Harry also found a way to rope in Africa when describing his Nazi armband mishap — which, as we all know, was Willy’s fault — at the “natives and colonial”-themed party. Harry invoked a birthday party that his older brother had held with an Out of Africa theme. “I found it irritating and baffling,” Harry wrote. “Every time I’d gone to Africa I’d worn shorts and a T-shirt, maybe a kikoi. Would that do, Willy? But this was magnitudes worse.”

And then, when Harry wanted to throw himself into more good works on the continent, he and Willy apparently had a row. “One small problem: Willy. Africa was his thing, he said,” wrote Harry. “And he had the right to say this, or felt he did, because he was the Heir. It was ever in his power to veto my thing, and he had every intention of exercising, even flexing, that veto power.” One day, per Harry, they “almost came to blows” in front of the son of some “childhood mates” when he asked why they couldn’t both work on Africa.

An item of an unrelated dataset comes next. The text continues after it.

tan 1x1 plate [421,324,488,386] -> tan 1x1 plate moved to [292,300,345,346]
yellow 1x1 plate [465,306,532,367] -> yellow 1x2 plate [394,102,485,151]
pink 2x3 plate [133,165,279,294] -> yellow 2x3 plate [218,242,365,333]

“Willy had a fit, flew at this son for daring to make such a suggestion. Because rhinos, elephants, that’s mine!” Harry wrote. “It was all so obvious. He cared less about finding his purpose or passion than about winning his lifelong competition with me.”

It all came to head until Harry froze his todger in Antarctica, and he found out Willy was jealous of his intrepid trek and subsequent charity work protecting animals from ivory traders. Harry wrote, “He’d felt slighted that he hadn’t been the one invited. At the same time he also said that he’d stepped aside, gallantly, that he’d permitted all my work with wounded soldiers. I let you have veterans, why can’t you let me have African elephants and rhinos?

Like a little bitch brother, Harry then immediately embarked on a “four month fact-finding trip” about Botswana, Namibia, Tanzania, South Africa, and the war over ivory poaching. He won that one. Or actually, the poachers did. Still — a point against Willy!